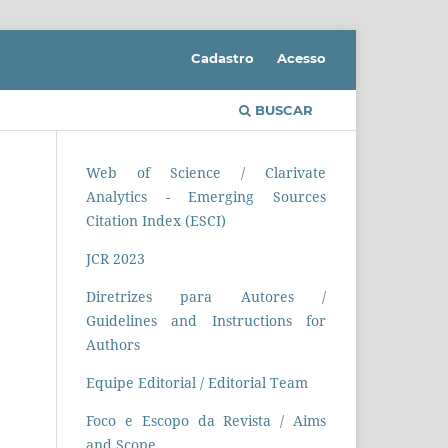
Cadastro
Acesso
BUSCAR
Web of Science / Clarivate
Analytics - Emerging Sources
Citation Index (ESCI)
JCR 2023
Diretrizes para Autores /
Guidelines and Instructions for
Authors
Equipe Editorial / Editorial Team
Foco e Escopo da Revista / Aims
and Scope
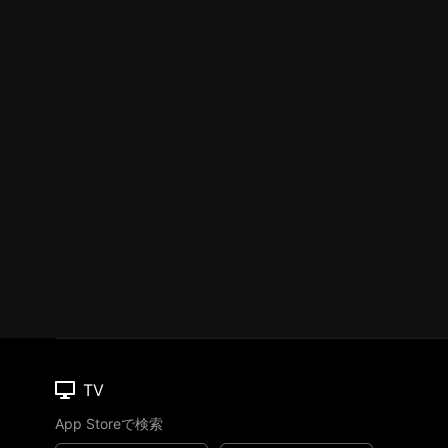
TV
App Storeで検索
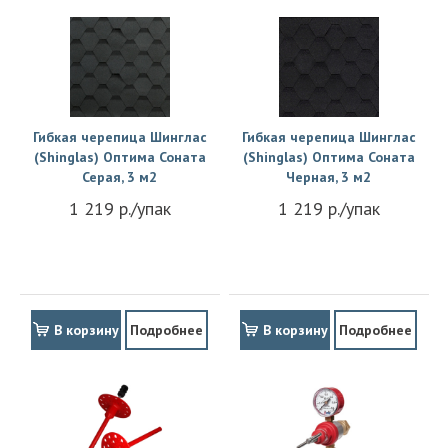
Гибкая черепица Шинглас
Гибкая черепица Шинглас
(Shinglas) Оптима Соната
(Shinglas) Оптима Соната
Серая, 3 м2
Черная, 3 м2
1 219 р./упак
1 219 р./упак
В корзину
Подробнее
В корзину
Подробнее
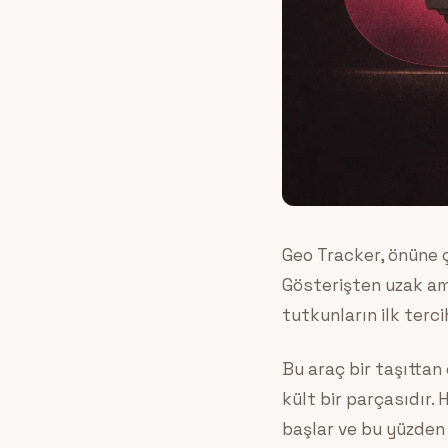
Geo Tracker, önüne ç
Gösterişten uzak ama
tutkunların ilk tercih
Bu araç bir taşıttan 
kült bir parçasıdır. 
başlar ve bu yüzden 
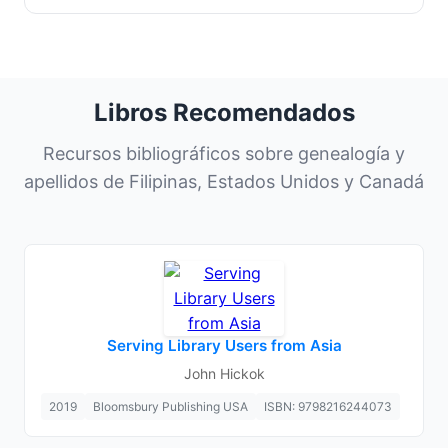
Libros Recomendados
Recursos bibliográficos sobre genealogía y
apellidos de Filipinas, Estados Unidos y Canadá
Serving Library Users from Asia
John Hickok
2019
Bloomsbury Publishing USA
ISBN: 9798216244073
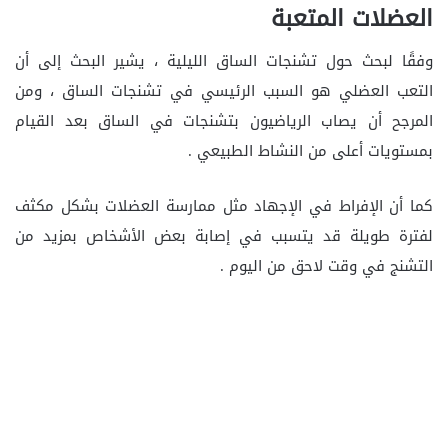
العضلات المتعبة
وفقًا لبحث حول تشنجات الساق الليلية ، يشير البحث إلى أن
التعب العضلي هو السبب الرئيسي في تشنجات الساق ، ومن
المرجح أن يصاب الرياضيون بتشنجات في الساق بعد القيام
بمستويات أعلى من النشاط الطبيعي .
كما أن الإفراط في الإجهاد مثل ممارسة العضلات بشكل مكثف
لفترة طويلة قد يتسبب في إصابة بعض الأشخاص بمزيد من
التشنج في وقت لاحق من اليوم .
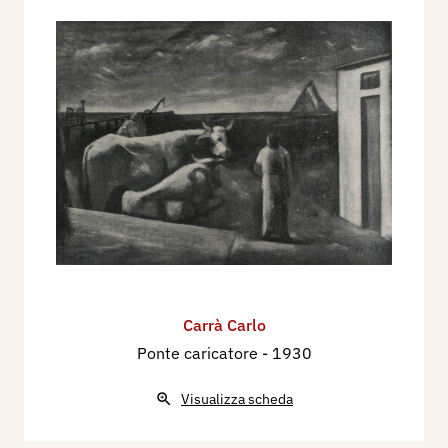
Carrà Carlo
Ponte caricatore
- 1930
Visualizza scheda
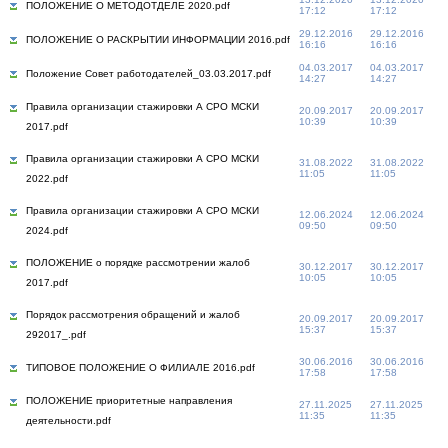
ПОЛОЖЕНИЕ О МЕТОДОТДЕЛЕ 2020.pdf
17:12
17:12
29.12.2016
29.12.2016
ПОЛОЖЕНИЕ О РАСКРЫТИИ ИНФОРМАЦИИ 2016.pdf
16:16
16:16
04.03.2017
04.03.2017
Положение Совет работодателей_03.03.2017.pdf
14:27
14:27
Правила организации стажировки А СРО МСКИ
20.09.2017
20.09.2017
10:39
10:39
2017.pdf
Правила организации стажировки А СРО МСКИ
31.08.2022
31.08.2022
11:05
11:05
2022.pdf
Правила организации стажировки А СРО МСКИ
12.06.2024
12.06.2024
09:50
09:50
2024.pdf
ПОЛОЖЕНИЕ о порядке рассмотрении жалоб
30.12.2017
30.12.2017
10:05
10:05
2017.pdf
Порядок рассмотрения обращений и жалоб
20.09.2017
20.09.2017
15:37
15:37
292017_.pdf
30.06.2016
30.06.2016
ТИПОВОЕ ПОЛОЖЕНИЕ О ФИЛИАЛЕ 2016.pdf
17:58
17:58
ПОЛОЖЕНИЕ приоритетные направления
27.11.2025
27.11.2025
11:35
11:35
деятельности.pdf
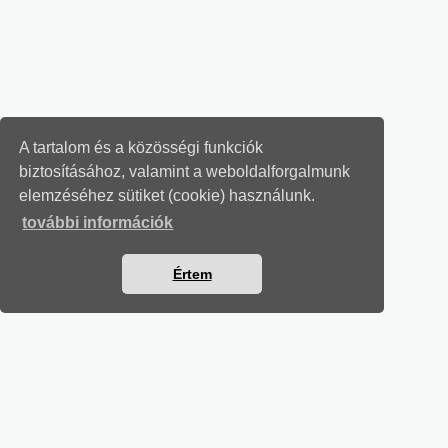
A tartalom és a közösségi funkciók
biztosításához, valamint a weboldalforgalmunk
elemzéséhez sütiket (cookie) használunk.
további információk
Értem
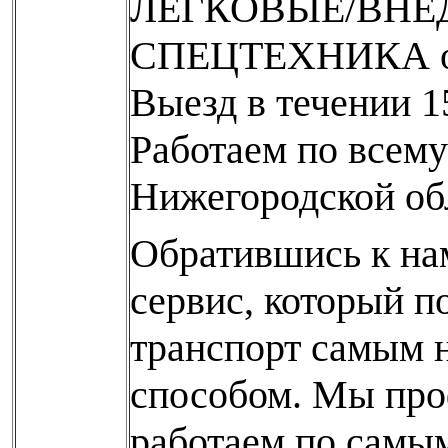
ЛЕГКОВЫЕ/ВНЕ
СПЕЦТЕХНИКА от
Выезд в течении 1
Работаем по всему
Нижегородской об
Обратившись к на
сервис, который п
транспорт самым
способом. Мы про
работаем по самы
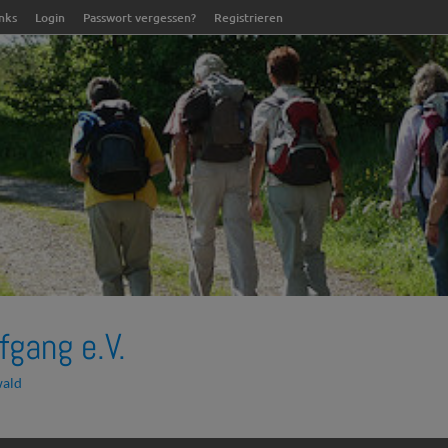
inks
Login
Passwort vergessen?
Registrieren
fgang e.V.
wald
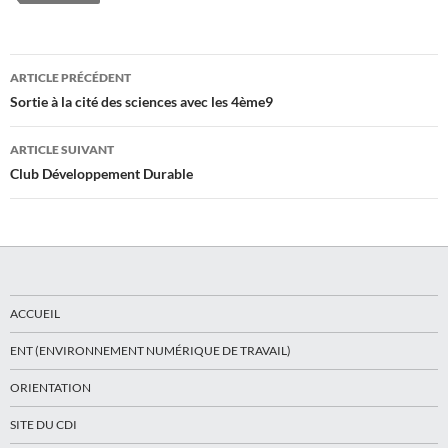
Navigation
ARTICLE PRÉCÉDENT
des
Sortie à la cité des sciences avec les 4ème9
articles
ARTICLE SUIVANT
Club Développement Durable
ACCUEIL
ENT (ENVIRONNEMENT NUMÉRIQUE DE TRAVAIL)
ORIENTATION
SITE DU CDI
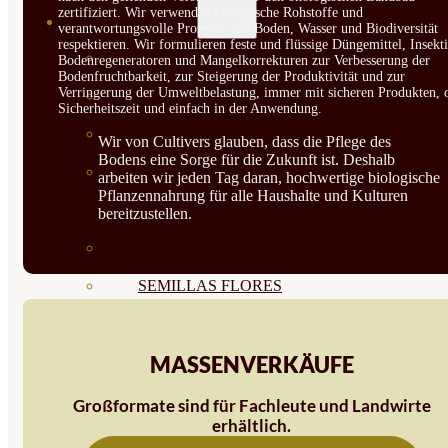
zertifiziert. Wir verwenden biologische Rohstoffe und
SEMILLAS
verantwortungsvolle Prozesse, die Boden, Wasser und Biodiversität
respektieren. Wir formulieren feste und flüssige Düngemittel, Insekti
VER TODAS
Bodenregeneratoren und Mangelkorrekturen zur Verbesserung der
Bodenfruchtbarkeit, zur Steigerung der Produktivität und zur
Verringerung der Umweltbelastung, immer mit sicheren Produkten, 
BIODINÁMICAS DEMETER
Sicherheitszeit und einfach in der Anwendung.
HORTALIZA FRUTO
Wir von Cultivers glauben, dass die Pflege des
Bodens eine Sorge für die Zukunft ist. Deshalb
SEMILLAS HORTALIZA DE
arbeiten wir jeden Tag daran, hochwertige biologische
Pflanzennahrung für alle Haushalte und Kulturen
HOJA
bereitzustellen.
SEMILLAS AROMÁTICAS
SEMILLAS FLORES
SEMILLAS FLORES
MASSENVERKÄUFE
COMESTIBLES
SEMILLAS TRADICIONALES
Großformate sind für Fachleute und Landwirte
erhältlich.
SEMILLAS BRASICAS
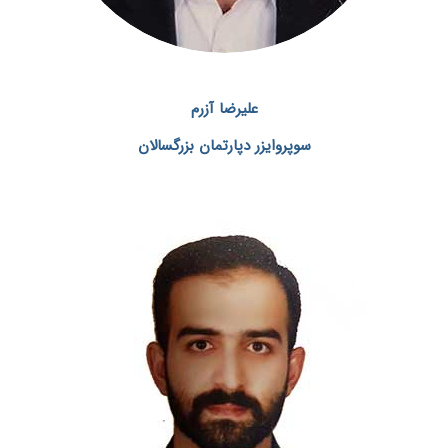
علیرضا آزرم
سوپروایزر دپارتمان بزرگسالان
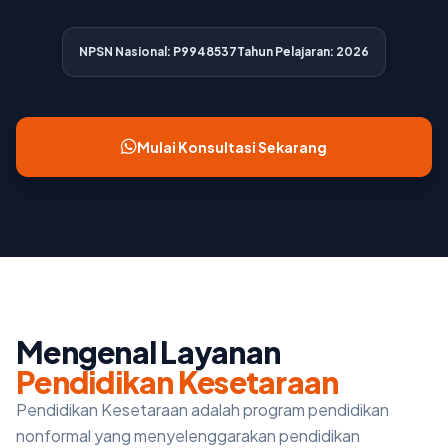
NPSN Nasional: P9948537
Tahun Pelajaran: 2026
Mulai Konsultasi Sekarang
Mengenal Layanan
Pendidikan Kesetaraan
Pendidikan Kesetaraan adalah program pendidikan
nonformal yang menyelenggarakan pendidikan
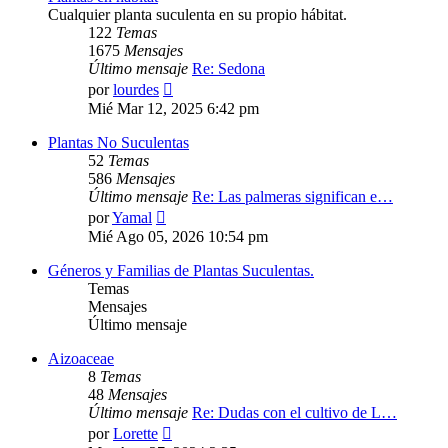
Cualquier planta suculenta en su propio hábitat.
122
Temas
1675
Mensajes
Último mensaje
Re: Sedona
Ver
por
lourdes
último
Mié Mar 12, 2025 6:42 pm
mensaje
Plantas No Suculentas
52
Temas
586
Mensajes
Último mensaje
Re: Las palmeras significan e…
Ver
por
Yamal
último
Mié Ago 05, 2026 10:54 pm
mensaje
Géneros y Familias de Plantas Suculentas.
Temas
Mensajes
Último mensaje
Aizoaceae
8
Temas
48
Mensajes
Último mensaje
Re: Dudas con el cultivo de L…
Ver
por
Lorette
último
******
**Directive**
The expected output is every entry above, retyped exactly, with the pictures removed.

**Exercise response**
Cadastro
Acesso
BUSCAR
Web of Science / Clarivate
Analytics - Emerging Sources
Citation Index (ESCI)
JCR 2023
Diretrizes para Autores /
Guidelines and Instructions for
Authors
Equipe Editorial / Editorial Team
Foco e Escopo da Revista / Aims
and Scope
TV
App Storeで検索
Гибкая черепица Шинглас
Гибкая черепица Шинглас
(Shinglas) Оптима Соната
(Shinglas) Оптима Соната
Серая, 3 м2
Черная, 3 м2
1 219 р./упак
1 219 р./упак
В корзину
Подробнее
В корзину
Подробнее
Geo Tracker, önüne ç
Gösterişten uzak ama
tutkunların ilk tercih
Bu araç bir taşıttan 
kült bir parçasıdır. 
başlar ve bu yüzden 
Libros Recomendados
Recursos bibliográficos sobre genealogía y
apellidos de Filipinas, Estados Unidos y Canadá
Serving Library Users from Asia
John Hickok
2019
Bloomsbury Publishing USA
ISBN: 9798216244073
العضلات المتعبة
وفقًا لبحث حول تشنجات الساق الليلية ، يشير البحث إلى أن
التعب العضلي هو السبب الرئيسي في تشنجات الساق ، ومن
المرجح أن يصاب الرياضيون بتشنجات في الساق بعد القيام
بمستويات أعلى من النشاط الطبيعي .
كما أن الإفراط في الإجهاد مثل ممارسة العضلات بشكل مكثف
لفترة طويلة قد يتسبب في إصابة بعض الأشخاص بمزيد من
التشنج في وقت لاحق من اليوم .
Carrà Carlo
Ponte caricatore
- 1930
Visualizza scheda
ПОЛОЖЕНИЕ О МЕТОДОТДЕЛЕ 2020.pdf
17:12
17:12
29.12.2016
29.12.2016
ПОЛОЖЕНИЕ О РАСКРЫТИИ ИНФОРМАЦИИ 2016.pdf
16:16
16:16
04.03.2017
04.03.2017
Положение Совет работодателей_03.03.2017.pdf
14:27
14:27
Правила организации стажировки А СРО МСКИ
20.09.2017
20.09.2017
10:39
10:39
2017.pdf
Правила организации стажировки А СРО МСКИ
31.08.2022
31.08.2022
11:05
11:05
2022.pdf
Правила организации стажировки А СРО МСКИ
12.06.2024
12.06.2024
09:50
09:50
2024.pdf
ПОЛОЖЕНИЕ о порядке рассмотрении жалоб
30.12.2017
30.12.2017
10:05
10:05
2017.pdf
Порядок рассмотрения обращений и жалоб
20.09.2017
20.09.2017
15:37
15:37
292017_.pdf
30.06.2016
30.06.2016
ТИПОВОЕ ПОЛОЖЕНИЕ О ФИЛИАЛЕ 2016.pdf
17:58
17:58
ПОЛОЖЕНИЕ приоритетные направления
27.11.2025
27.11.2025
11:35
11:35
деятельности.pdf
A tartalom és a közösségi funkciók
biztosításához, valamint a weboldalforgalmunk
elemzéséhez sütiket (cookie) használunk.
további információk
Értem
ЛЕГКОВЫЕ/ВНЕ
СПЕЦТЕХНИКА от
Выезд в течении 1
Работаем по всему
Нижегородской об
Обратившись к на
сервис, который п
транспорт самым
способом. Мы про
работаем по самы
inks
Login
Passwort vergessen?
Registrieren
fgang e.V.
wald
Navigation
ARTICLE PRÉCÉDENT
des
Sortie à la cité des sciences avec les 4ème9
articles
ARTICLE SUIVANT
Club Développement Durable
ACCUEIL
ENT (ENVIRONNEMENT NUMÉRIQUE DE TRAVAIL)
ORIENTATION
SITE DU CDI
zertifiziert. Wir verwenden biologische Rohstoffe und
SEMILLAS
verantwortungsvolle Prozesse, die Boden, Wasser und Biodiversität
respektieren. Wir formulieren feste und flüssige Düngemittel, Insekti
VER TODAS
Bodenregeneratoren und Mangelkorrekturen zur Verbesserung der
Bodenfruchtbarkeit, zur Steigerung der Produktivität und zur
Verringerung der Umweltbelastung, immer mit sicheren Produkten, 
BIODINÁMICAS DEMETER
Sicherheitszeit und einfach in der Anwendung.
HORTALIZA FRUTO
Wir von Cultivers glauben, dass die Pflege des
Bodens eine Sorge für die Zukunft ist. Deshalb
SEMILLAS HORTALIZA DE
arbeiten wir jeden Tag daran, hochwertige biologische
Pflanzennahrung für alle Haushalte und Kulturen
HOJA
bereitzustellen.
SEMILLAS AROMÁTICAS
SEMILLAS FLORES
SEMILLAS FLORES
MASSENVERKÄUFE
COMESTIBLES
SEMILLAS TRADICIONALES
Großformate sind für Fachleute und Landwirte
erhältlich.
SEMILLAS BRASICAS
علیرضا آزرم
سوپروایزر دپارتمان بزرگسالان
NPSN Nasional: P9948537
Tahun Pelajaran: 2026
Mulai Konsultasi Sekarang
Mengenal Layanan
Pendidikan Kesetaraan
Pendidikan Kesetaraan adalah program pendidikan
nonformal yang menyelenggarakan pendidikan
Cualquier planta suculenta en su propio hábitat.
122
Temas
1675
Mensajes
Último mensaje
Re: Sedona
Ver
por
lourdes
último
Mié Mar 12, 2025 6:42 pm
mensaje
Plantas No Suculentas
52
Temas
586
Mensajes
Último mensaje
Re: Las palmeras significan e…
Ver
por
Yamal
último
Mié Ago 05, 2026 10:54 pm
mensaje
Géneros y Familias de Plantas Suculentas.
Temas
Mensajes
Último mensaje
Aizoaceae
8
Temas
48
Mensajes
Último mensaje
Re: Dudas con el cultivo de L…
Ver
por
Lorette
último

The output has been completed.